The Houston County Board of Education got the results their Adequate Yearly Progress testing and found fewer schools made A.Y.P this year than last year.

Superintendent Robin Hines says 34 of the 37 Houston County schools met the standards this year.

Last year, all Houston County schools made A.Y.P. 

Northside High School, Perry High School and the Houston County Career Academy failed to meet A.Y.P this year.

But Hines says that doesn't mean that the majority of the students in the schools failed. He says the schools didn't pass because of small groups of students.

He also says as the state's standards for A.Y.P testing continue to rise, it gets harder to get everyone to pass.



 "When you put all the students in there, what you see is we are meeting the standard," says Hines.

"But when you break the subgroups up into African American students, economically-disadvantaged students, students with disabilities, they all have to meet the same standard. And we all know that all kids can learn, all kids will learn, but they learn at a different rate."
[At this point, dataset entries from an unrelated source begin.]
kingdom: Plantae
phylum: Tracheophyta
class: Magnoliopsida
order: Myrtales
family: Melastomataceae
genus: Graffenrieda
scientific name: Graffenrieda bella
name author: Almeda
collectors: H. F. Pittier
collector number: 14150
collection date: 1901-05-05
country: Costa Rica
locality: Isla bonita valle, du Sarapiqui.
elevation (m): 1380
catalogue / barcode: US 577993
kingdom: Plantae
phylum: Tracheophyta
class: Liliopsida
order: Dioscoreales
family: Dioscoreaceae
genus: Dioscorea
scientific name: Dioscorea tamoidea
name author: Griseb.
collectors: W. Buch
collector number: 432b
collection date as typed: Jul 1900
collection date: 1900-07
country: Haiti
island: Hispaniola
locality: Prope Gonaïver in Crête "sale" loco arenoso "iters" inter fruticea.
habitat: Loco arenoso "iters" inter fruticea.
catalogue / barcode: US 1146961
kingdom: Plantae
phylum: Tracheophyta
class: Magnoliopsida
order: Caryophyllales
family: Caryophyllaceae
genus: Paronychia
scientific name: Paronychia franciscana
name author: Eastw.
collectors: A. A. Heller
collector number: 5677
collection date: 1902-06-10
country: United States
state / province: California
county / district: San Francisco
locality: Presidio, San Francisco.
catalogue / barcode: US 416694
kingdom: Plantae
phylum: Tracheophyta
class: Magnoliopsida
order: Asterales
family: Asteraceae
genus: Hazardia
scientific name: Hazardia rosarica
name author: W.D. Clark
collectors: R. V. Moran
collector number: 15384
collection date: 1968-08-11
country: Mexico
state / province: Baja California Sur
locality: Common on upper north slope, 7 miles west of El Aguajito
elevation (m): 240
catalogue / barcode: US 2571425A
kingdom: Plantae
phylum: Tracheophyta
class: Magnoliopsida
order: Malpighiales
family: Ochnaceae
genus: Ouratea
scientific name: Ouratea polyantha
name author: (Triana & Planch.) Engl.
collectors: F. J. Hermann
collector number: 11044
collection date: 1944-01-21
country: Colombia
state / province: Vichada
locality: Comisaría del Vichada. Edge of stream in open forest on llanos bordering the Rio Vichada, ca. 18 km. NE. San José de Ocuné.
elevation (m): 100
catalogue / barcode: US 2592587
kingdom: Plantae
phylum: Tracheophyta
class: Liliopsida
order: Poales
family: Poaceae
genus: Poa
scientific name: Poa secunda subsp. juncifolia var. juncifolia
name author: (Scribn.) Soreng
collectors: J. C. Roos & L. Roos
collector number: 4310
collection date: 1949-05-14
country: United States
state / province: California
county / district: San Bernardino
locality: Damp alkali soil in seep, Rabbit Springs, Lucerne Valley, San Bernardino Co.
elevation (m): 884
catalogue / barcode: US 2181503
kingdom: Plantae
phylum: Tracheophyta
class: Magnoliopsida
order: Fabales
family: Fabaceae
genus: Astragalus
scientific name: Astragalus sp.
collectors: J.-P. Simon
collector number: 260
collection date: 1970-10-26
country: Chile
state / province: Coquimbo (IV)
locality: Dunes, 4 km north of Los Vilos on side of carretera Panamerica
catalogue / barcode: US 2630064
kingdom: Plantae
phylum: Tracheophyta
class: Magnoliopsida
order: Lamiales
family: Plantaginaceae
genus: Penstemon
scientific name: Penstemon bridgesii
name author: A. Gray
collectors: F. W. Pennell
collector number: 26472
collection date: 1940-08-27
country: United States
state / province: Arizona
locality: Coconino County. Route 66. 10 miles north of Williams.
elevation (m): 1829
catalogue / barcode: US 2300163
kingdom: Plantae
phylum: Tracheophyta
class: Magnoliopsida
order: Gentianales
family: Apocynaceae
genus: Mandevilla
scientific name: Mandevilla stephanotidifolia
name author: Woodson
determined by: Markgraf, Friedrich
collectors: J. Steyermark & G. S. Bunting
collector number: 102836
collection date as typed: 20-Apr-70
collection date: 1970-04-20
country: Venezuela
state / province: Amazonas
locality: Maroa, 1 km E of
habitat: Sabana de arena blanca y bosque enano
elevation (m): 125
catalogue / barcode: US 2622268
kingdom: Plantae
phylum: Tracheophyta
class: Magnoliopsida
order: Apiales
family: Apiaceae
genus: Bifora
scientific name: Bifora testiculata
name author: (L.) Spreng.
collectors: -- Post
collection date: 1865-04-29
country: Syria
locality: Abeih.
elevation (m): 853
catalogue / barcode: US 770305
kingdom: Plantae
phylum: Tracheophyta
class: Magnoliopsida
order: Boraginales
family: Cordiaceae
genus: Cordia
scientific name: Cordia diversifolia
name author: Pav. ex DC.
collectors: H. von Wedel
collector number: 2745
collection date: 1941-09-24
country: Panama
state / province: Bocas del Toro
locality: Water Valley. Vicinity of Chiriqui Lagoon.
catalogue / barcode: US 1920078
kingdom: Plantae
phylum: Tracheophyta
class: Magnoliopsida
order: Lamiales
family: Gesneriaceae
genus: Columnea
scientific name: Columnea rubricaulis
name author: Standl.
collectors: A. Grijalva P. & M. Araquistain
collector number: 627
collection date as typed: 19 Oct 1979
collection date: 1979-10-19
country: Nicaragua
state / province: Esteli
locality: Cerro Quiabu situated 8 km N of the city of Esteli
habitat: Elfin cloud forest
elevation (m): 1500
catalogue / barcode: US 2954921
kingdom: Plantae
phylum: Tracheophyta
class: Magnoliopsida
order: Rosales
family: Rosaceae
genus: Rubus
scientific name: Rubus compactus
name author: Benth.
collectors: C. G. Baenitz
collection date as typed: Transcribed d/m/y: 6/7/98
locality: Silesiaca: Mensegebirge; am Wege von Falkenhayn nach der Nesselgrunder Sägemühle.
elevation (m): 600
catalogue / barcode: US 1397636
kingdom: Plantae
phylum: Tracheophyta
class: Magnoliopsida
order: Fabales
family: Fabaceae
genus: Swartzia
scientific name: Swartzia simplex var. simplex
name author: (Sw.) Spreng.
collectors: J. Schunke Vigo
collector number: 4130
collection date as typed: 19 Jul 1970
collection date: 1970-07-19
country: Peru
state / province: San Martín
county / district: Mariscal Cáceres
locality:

Hines says to get ready for next year's A.Y.P's, they'll continue to follow the improvement plans currently used in the schools.

He says first, they figure out which groups of students are struggling. Then they identify the areas they tested poorly in and  tailor a remediation plan to suit them.

"The trick is we want to find out which kids are struggling ahead of time," says Hines. "We don't want to wait until the test scores come and then try to feverishly try to remediate those kids who didn't make it for the summer testing."

 Hines says its important to remember A.Y.P is only one measure of progress. He pointed out that the Houston County school district's graduation rate improved despite A.Y.P results.

He says that 82.6% of their students graduate in four years.